Carpal Tunnel Was “Consistent” With Injured Worker’s Job Duties, Proved Texas Workers Compensation Lawyer
In this case, a Texas Workers Compensation Lawyer set out to prove an injured worker’s injury included carpal tunnel syndrome (CTS) in her right hand. The insurance company disagreed, protesting that the injured worker was somehow trying to “change her theory of recovery” to include supposedly new symptoms. The Texas Workers compensation lawyer argued (successfully) that the later symptoms were linked to the initial injury.
The Texas Workers compensation lawyer first convinced a hearing officer that the injured worker’s right-hand CTS was part of her original, compensable (meaning covered by workers comp benefits) injury. Importantly, the Texas Workers compensation lawyer noted, the insurer didn’t even dispute that the injured worker had suffered a compensable injury to her hand. Medical records conclusively proved the injured worker was diagnosed at the time of a fall at work as having a right-hand strain…a fact the carrier had accepted, emphasized the Texas Workers compensation lawyer.
The injured worker was getting treatment from a chiropractor for several months, according to records from the Texas Workers compensation lawyer, but her symptoms didn’t improve. Frustrated at having made little progress, the injured worker sought treatment from a medical doctor who noted loss of function in the ulnar and median nerves. The Texas Workers compensation lawyer showed this doctor then also requested an EMG. The EMG was proof, emphasized the Texas Workers compensation lawyer, the injured worker did indeed have CTS and cubital tunnel syndrome (or CuTS) of the right upper “extremity.” The insurer’s required medical examination (RME) was performed, and the RME doctor also found that the injured worker had CuTS, median tunnel syndrome, and pronator syndrome.
The Texas Workers compensation lawyer observed the RME doctor tried to minimize these findings, saying “Frequently, these are overuse syndromes and the [worker] was involved in repetitive-type tasks prior to the event of tugging on the large pans. Typically, these syndromes are not brought on by a single-tug event. In her situation, she was working for this company during the time when the repeated activities would occur and I will leave it to the hearing officer to decide which event is the one that gets paid for.” In other words, the Texas Workers compensation lawyer noted, the RME wouldn’t blame the fall for the CuTS. But he also didn’t rule it out.
The Texas Workers compensation lawyer responded that whether an injury extends to a particular part of the body (here, the right hand) is a factual matter for the hearing officer to decide. As Texas rules also made clear, noted the Texas Workers compensation lawyer, a timeline alone doesn’t establish a causal connection between an accident and a later-diagnosed injury. In this case, the Texas compensation lawyer emphasized that neither did the months between the fall and the showing of symptoms rule out a connection.

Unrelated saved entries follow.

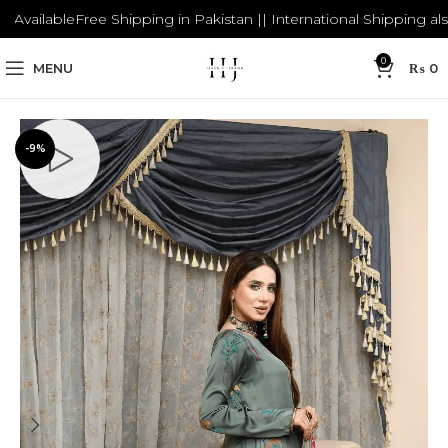
ailable
Free Shipping in Pakistan || International Shipping also Av
0
MENU
₨
0
-9%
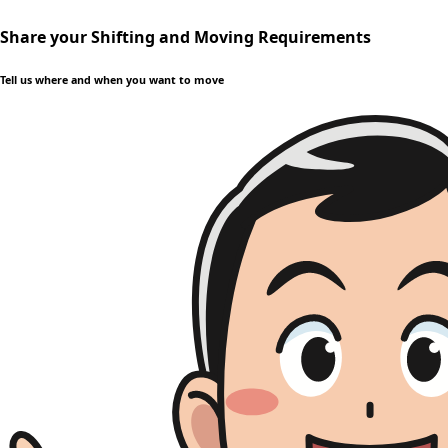
Share your Shifting and Moving Requirements
Tell us where and when you want to move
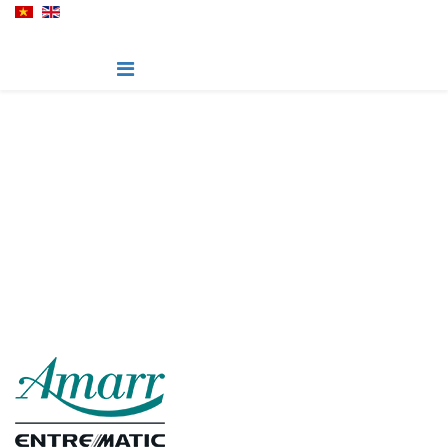
Hillcrest - Series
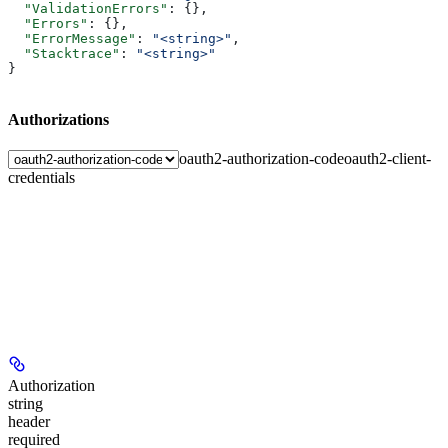
  "ValidationErrors"
: {},
  "Errors"
: {},
  "ErrorMessage"
: 
"<string>"
,
  "Stacktrace"
: 
"<string>"
}
Authorizations
oauth2-authorization-code
oauth2-client-
credentials
Authorization
string
header
required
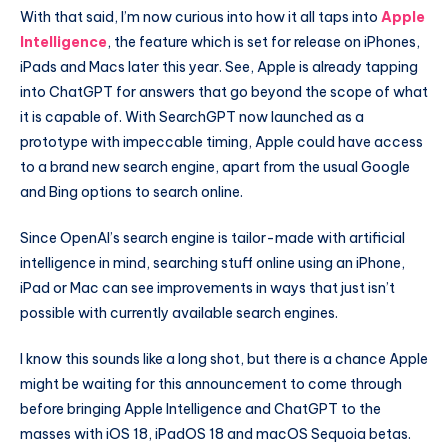
With that said, I’m now curious into how it all taps into
Apple
Intelligence
, the feature which is set for release on iPhones,
iPads and Macs later this year. See, Apple is already tapping
into ChatGPT for answers that go beyond the scope of what
it is capable of. With SearchGPT now launched as a
prototype with impeccable timing, Apple could have access
to a brand new search engine, apart from the usual Google
and Bing options to search online.
Since OpenAI’s search engine is tailor-made with artificial
intelligence in mind, searching stuff online using an iPhone,
iPad or Mac can see improvements in ways that just isn’t
possible with currently available search engines.
I know this sounds like a long shot, but there is a chance Apple
might be waiting for this announcement to come through
before bringing Apple Intelligence and ChatGPT to the
masses with iOS 18, iPadOS 18 and macOS Sequoia betas.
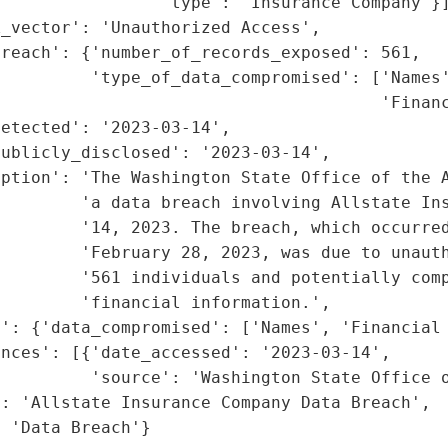
                'type': 'Insurance Company'}]
_vector': 'Unauthorized Access',

reach': {'number_of_records_exposed': 561,

         'type_of_data_compromised': ['Names'
                                      'Financ
etected': '2023-03-14',

ublicly_disclosed': '2023-03-14',

ption': 'The Washington State Office of the A
        'a data breach involving Allstate Ins
        '14, 2023. The breach, which occurred
        'February 28, 2023, was due to unauth
        '561 individuals and potentially comp
        'financial information.',

': {'data_compromised': ['Names', 'Financial 
nces': [{'date_accessed': '2023-03-14',

         'source': 'Washington State Office o
: 'Allstate Insurance Company Data Breach',

: 'Data Breach'}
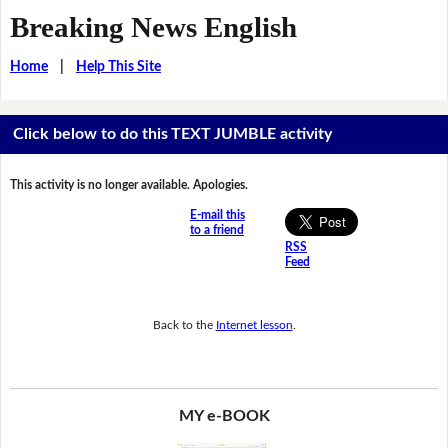
Breaking News English
Home
|
Help This Site
Click below to do this TEXT JUMBLE activity
This activity is no longer available. Apologies.
E-mail this
to a friend
RSS
Feed
Back to the
Internet lesson
.
MY e-BOOK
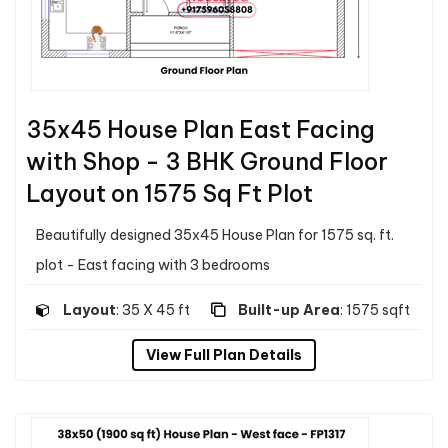
35x45 House Plan East Facing
with Shop - 3 BHK Ground Floor
Layout on 1575 Sq Ft Plot
Beautifully designed 35x45 House Plan for 1575 sq. ft.
plot - East facing with 3 bedrooms
Layout
: 35 X 45 ft
Built-up Area
: 1575 sqft
View Full Plan Details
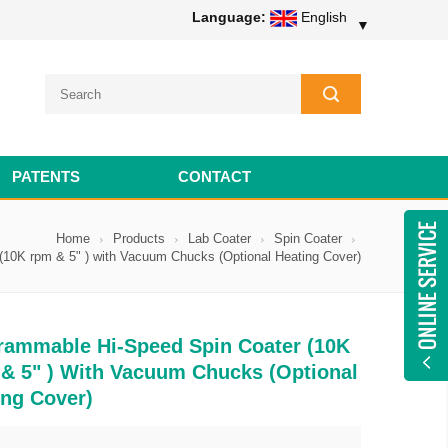
Language:
English
▼
PATENTS
CONTACT
Home
Products
Lab Coater
Spin Coater
10K rpm & 5" ) with Vacuum Chucks (Optional Heating Cover)
rammable Hi-Speed Spin Coater (10K
& 5" ) With Vacuum Chucks (Optional
ing Cover)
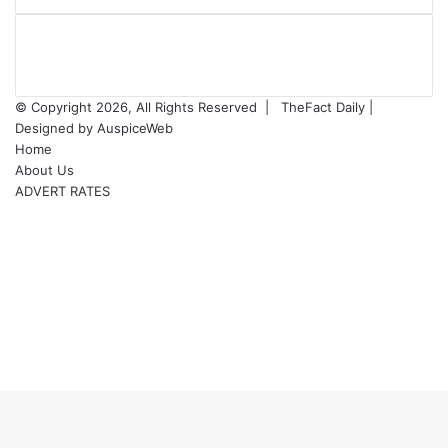
© Copyright 2026, All Rights Reserved |
TheFact Daily
|
Designed by
AuspiceWeb
Home
About Us
ADVERT RATES
Facebook
X
LinkedIn
YouTube
Instagram
WhatsApp
RSS
Facebook
X
WhatsApp
Telegram
Viber
Back
to
top
button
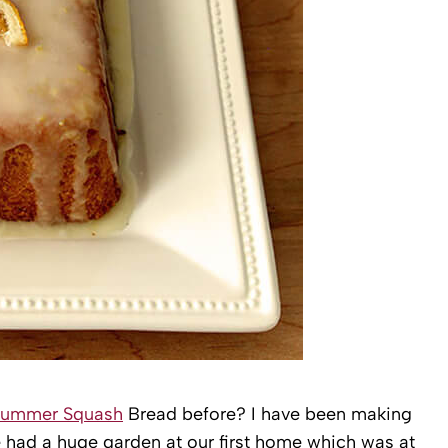
Summer Squash
Bread before? I have been making
 had a huge garden at our first home which was at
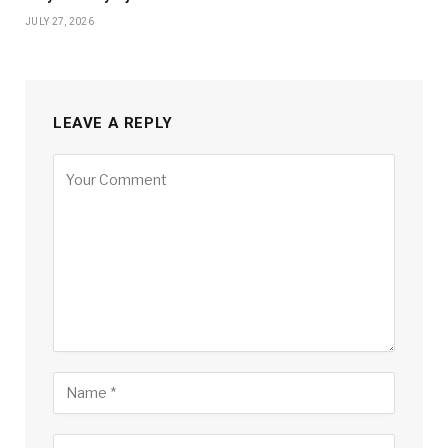
JULY 27, 2026
LEAVE A REPLY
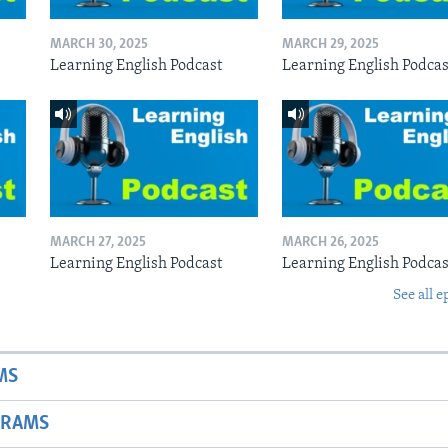
MARCH 30, 2025
MARCH 29, 2025
Learning English Podcast
Learning English Podcas
MARCH 27, 2025
MARCH 26, 2025
Learning English Podcast
Learning English Podcas
See all e
MS
GRAMS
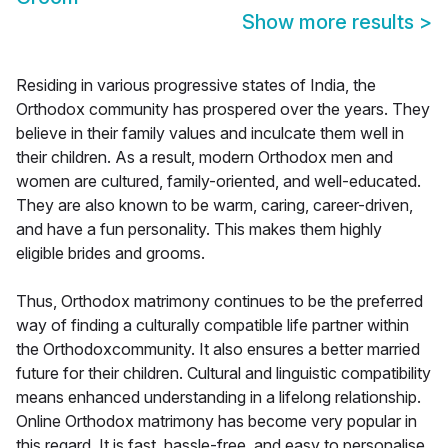
Show more results
>
Residing in various progressive states of India, the
Orthodox community has prospered over the years. They
believe in their family values and inculcate them well in
their children. As a result, modern Orthodox men and
women are cultured, family-oriented, and well-educated.
They are also known to be warm, caring, career-driven,
and have a fun personality. This makes them highly
eligible brides and grooms.
Thus, Orthodox matrimony continues to be the preferred
way of finding a culturally compatible life partner within
the Orthodoxcommunity. It also ensures a better married
future for their children. Cultural and linguistic compatibility
means enhanced understanding in a lifelong relationship.
Online Orthodox matrimony has become very popular in
this regard. It is fast, hassle-free, and easy to personalise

In the same way, noted the Texas Workers compensation lawyer, not telling a health care provider until later was also consistent with not disproving the fall or her work caused the cuts.
Generally, lay testimony (in this case, the injured worker’s own testimony, noted the Texas Workers compensation lawyer) showing a sequence of events, which gave a strong, logically traceable connection between the event and the condition. The Texas Workers compensation lawyer also proved that the continuing treatment of the injured worker’s hand was consistent with the condition diagnosed by an MD. This condition was also potentially explained in terms of the full range of what the injured worker did on her job. “This sort of injury,” observed the Texas Workers compensation lawyer, often occurred “over time, as opposed to the single incident” of her first being aware of a hand problem. Through use of job evaluations, the Texas Workers compensation lawyer went on to show a potential causal link existed between her on-the-job activities and the repeat stress injury.
The Texas Workers compensation lawyer fully convinced the Appeals Panel that there was “definite and persuasive” evidence concerning the repetitive nature of the injured worker’s work. There was also a possibility the fall made the condition worse. The appeals panel upheld the award.
Workers experiencing repeat stress injuries frequently keep on working. A Texas Workers compensation lawyer is aware of this, and can help. This help begins when a worker seeks medical and legal advice. Experts advise that before the stress injury becomes too severe, to talk with an experienced Texas Workers compensation lawyer.